The wide gap between MAC and MAC-EI in adults — roughly 1.0 vs. 3.0 with sevo alone — is the entire reason balanced anesthesia exists. If you tried to push the volatile high enough to intubate on its own, you’d tank the patient’s blood pressure long before you got there. So instead we add opioids (which slash MAC requirements through synergy) and a paralytic (which removes the muscular response entirely), and intubate at a much lower, hemodynamically friendlier volatile concentration.

Opioid-MAC reduction: the synergistic interaction between fentanyl-class opioids and volatile agents, where modest opioid doses produce disproportionately large reductions in MAC requirement.
In Practice:
MAC is not a fixed property of the drug it is a moving target shaped heavily by the patient.
Age is the single most consistent modifier: MAC peaks in infants around 6 months of age, then declines roughly 6% per decade thereafter in a log-linear fashion across all volatile agents. This is why modern anesthesia machines accept the patient’s age as an input and display an age-corrected MAC; without it, the machine defaults to a 40-year-old reference and over-doses the elderly.
Temperature shifts MAC roughly 5% per degree Celsius — hypothermia potentiates volatile anesthesia, hyperthermia antagonizes it.
Opioid co-administration is synergistic rather than additive: a fentanyl infusion producing modest analgesic effect can reduce sevoflurane MAC by 50% or more, and remifentanil exhibits an even steeper reduction curve. This synergy is the pharmacologic foundation of balanced anesthesia — the reason a clinical sevoflurane concentration of ~1.0–1.5% is sufficient for major surgery despite a stated MAC of 2.0%.

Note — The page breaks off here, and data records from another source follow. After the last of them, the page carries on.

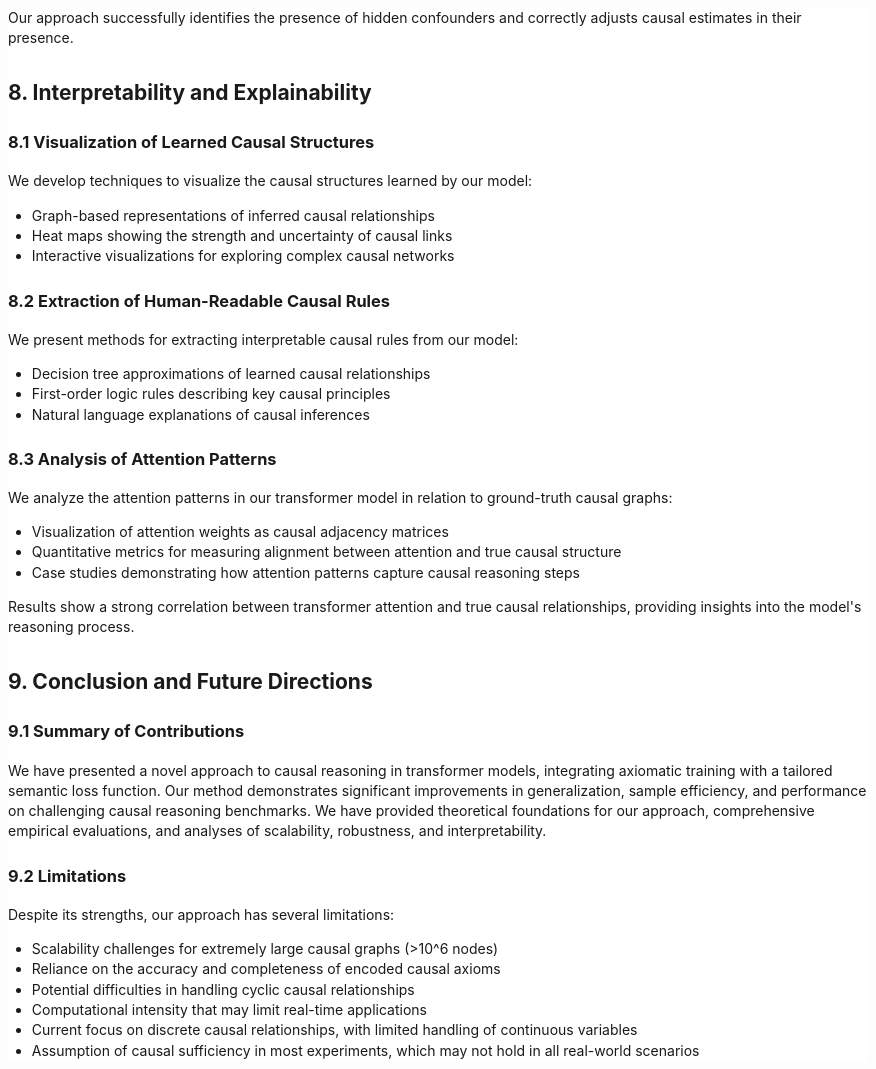 Our approach successfully identifies the presence of hidden confounders and correctly adjusts causal estimates in their presence.

## 8. Interpretability and Explainability

### 8.1 Visualization of Learned Causal Structures

We develop techniques to visualize the causal structures learned by our model:
- Graph-based representations of inferred causal relationships
- Heat maps showing the strength and uncertainty of causal links
- Interactive visualizations for exploring complex causal networks

### 8.2 Extraction of Human-Readable Causal Rules

We present methods for extracting interpretable causal rules from our model:
- Decision tree approximations of learned causal relationships
- First-order logic rules describing key causal principles
- Natural language explanations of causal inferences

### 8.3 Analysis of Attention Patterns

We analyze the attention patterns in our transformer model in relation to ground-truth causal graphs:
- Visualization of attention weights as causal adjacency matrices
- Quantitative metrics for measuring alignment between attention and true causal structure
- Case studies demonstrating how attention patterns capture causal reasoning steps

Results show a strong correlation between transformer attention and true causal relationships, providing insights into the model's reasoning process.

## 9. Conclusion and Future Directions

### 9.1 Summary of Contributions

We have presented a novel approach to causal reasoning in transformer models, integrating axiomatic training with a tailored semantic loss function. Our method demonstrates significant improvements in generalization, sample efficiency, and performance on challenging causal reasoning benchmarks. We have provided theoretical foundations for our approach, comprehensive empirical evaluations, and analyses of scalability, robustness, and interpretability.

### 9.2 Limitations

Despite its strengths, our approach has several limitations:

- Scalability challenges for extremely large causal graphs (>10^6 nodes)
- Reliance on the accuracy and completeness of encoded causal axioms
- Potential difficulties in handling cyclic causal relationships
- Computational intensity that may limit real-time applications
- Current focus on discrete causal relationships, with limited handling of continuous variables
- Assumption of causal sufficiency in most experiments, which may not hold in all real-world scenarios
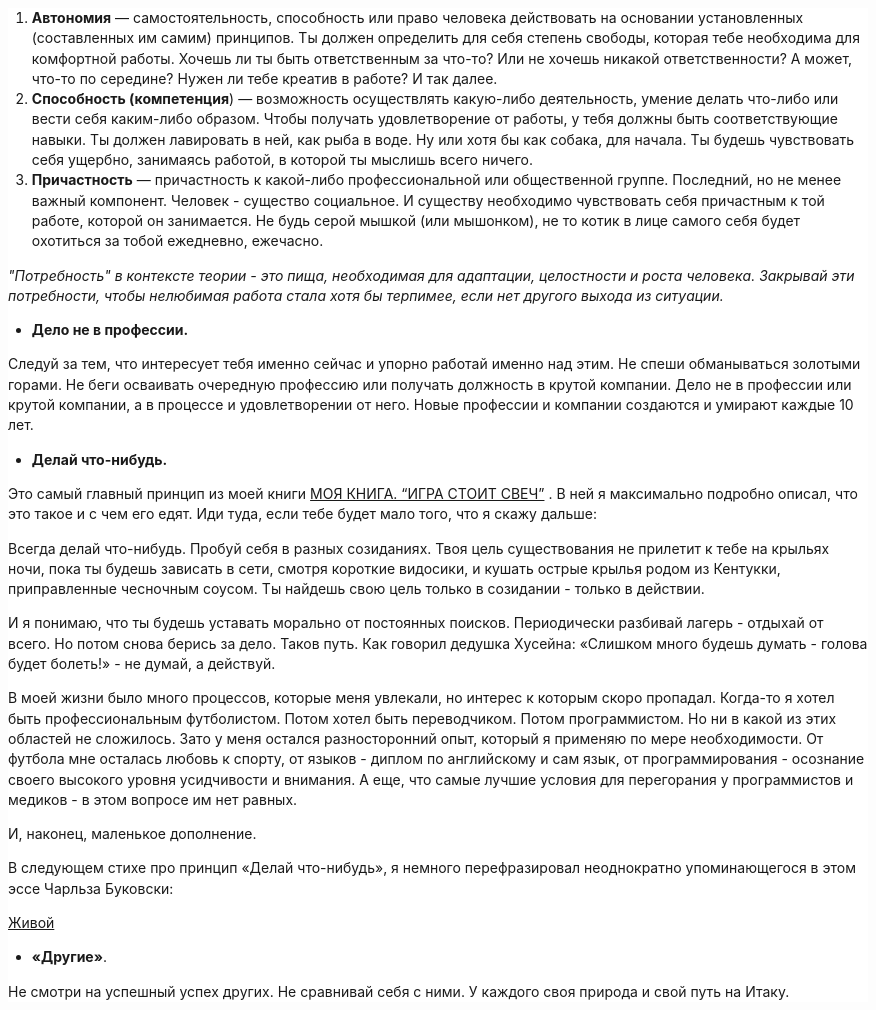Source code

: 1. **Автономия** — самостоятельность, способность или право человека действовать на основании установленных (составленных им самим) принципов. Ты должен определить для себя степень свободы, которая тебе необходима для комфортной работы. Хочешь ли ты быть ответственным за что-то? Или не хочешь никакой ответственности? А может, что-то по середине? Нужен ли тебе креатив в работе? И так далее.
2. **Способность (компетенция**) — возможность осуществлять какую-либо деятельность, умение делать что-либо или вести себя каким-либо образом. Чтобы получать удовлетворение от работы, у тебя должны быть соответствующие навыки. Ты должен лавировать в ней, как рыба в воде. Ну или хотя бы как собака, для начала. Ты будешь чувствовать себя ущербно, занимаясь работой, в которой ты мыслишь всего ничего.
3. **Причастность** — причастность к какой-либо профессиональной или общественной группе. Последний, но не менее важный компонент. Человек - существо социальное. И существу необходимо чувствовать себя причастным к той работе, которой он занимается. Не будь серой мышкой (или мышонком), не то котик в лице самого себя будет охотиться за тобой ежедневно, ежечасно.

_"Потребность" в контексте теории - это пища, необходимая для адаптации, целостности и роста человека. Закрывай эти потребности, чтобы нелюбимая работа стала хотя бы терпимее, если нет другого выхода из ситуации._

- **Дело не в профессии.**

Следуй за тем, что интересует тебя именно сейчас и упорно работай именно над этим. Не спеши обманываться золотыми горами. Не беги осваивать очередную профессию или получать должность в крутой компании. Дело не в профессии или крутой компании, а в процессе и удовлетворении от него. Новые профессии и компании создаются и умирают каждые 10 лет.

- **Делай что-нибудь.**

Это самый главный принцип из моей книги [МОЯ КНИГА. “ИГРА СТОИТ СВЕЧ”](https://www.notion.so/609e7989b2924fb191d4575df5e8c2e7?pvs=21) . В ней я максимально подробно описал, что это такое и с чем его едят. Иди туда, если тебе будет мало того, что я скажу дальше:

Всегда делай что-нибудь. Пробуй себя в разных созиданиях. Твоя цель существования не прилетит к тебе на крыльях ночи, пока ты будешь зависать в сети, смотря короткие видосики, и кушать острые крылья родом из Кентукки, приправленные чесночным соусом. Ты найдешь свою цель только в созидании - только в действии.

И я понимаю, что ты будешь уставать морально от постоянных поисков. Периодически разбивай лагерь - отдыхай от всего. Но потом снова берись за дело. Таков путь. Как говорил дедушка Хусейна: «Слишком много будешь думать - голова будет болеть!» - не думай, а действуй.

В моей жизни было много процессов, которые меня увлекали, но интерес к которым скоро пропадал. Когда-то я хотел быть профессиональным футболистом. Потом хотел быть переводчиком. Потом программистом. Но ни в какой из этих областей не сложилось. Зато у меня остался разносторонний опыт, который я применяю по мере необходимости. От футбола мне осталась любовь к спорту, от языков - диплом по английскому и сам язык, от программирования - осознание своего высокого уровня усидчивости и внимания. А еще, что самые лучшие условия для перегорания у программистов и медиков - в этом вопросе им нет равных.

И, наконец, маленькое дополнение.

В следующем стихе про принцип «Делай что-нибудь», я немного перефразировал неоднократно упоминающегося в этом эссе Чарльза Буковски:

[Живой](https://www.notion.so/2a006d8054fe499d8e0b9530d56d9648?pvs=21)

- **«Другие»**.

Не смотри на успешный успех других. Не сравнивай себя с ними. У каждого своя природа и свой путь на Итаку.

Other significant modifiers include pregnancy (↓~30%), acute alcohol or benzodiazepine intoxication (↓), chronic alcohol use (↑), hypernatremia (↑), hyponatremia (↓), and acute amphetamine or cocaine use (↑).
Limitations
It is worth keeping the limits of MAC in mind. By definition at MAC 1, half of the patients will move to incision, this is why clinical practice typically targets a 1.2–1.3 MAC for surgical anesthesia to push the dose-response curve closer to 95%.
MAC also does not predict awareness — movement and consciousness are not always correlated, a paralyzed patient at adequate MAC for immobility may still be inadequately hypnotized and vice versa; this is the rationale for processed-EEG monitors like BIS as a complementary input.
Finally, MAC by itself does not fully capture the synergy with intravenous medications: the end-tidal volatile concentration on the monitor is only one variable in the pharmacodynamic equation when opioids, propofol, ketamine, or dexmedetomidine are running in parallel.
In practice, MAC is best understood as a calibration point, not a number to chase, rather a reference against which the rest of the anesthetic technique is titrated.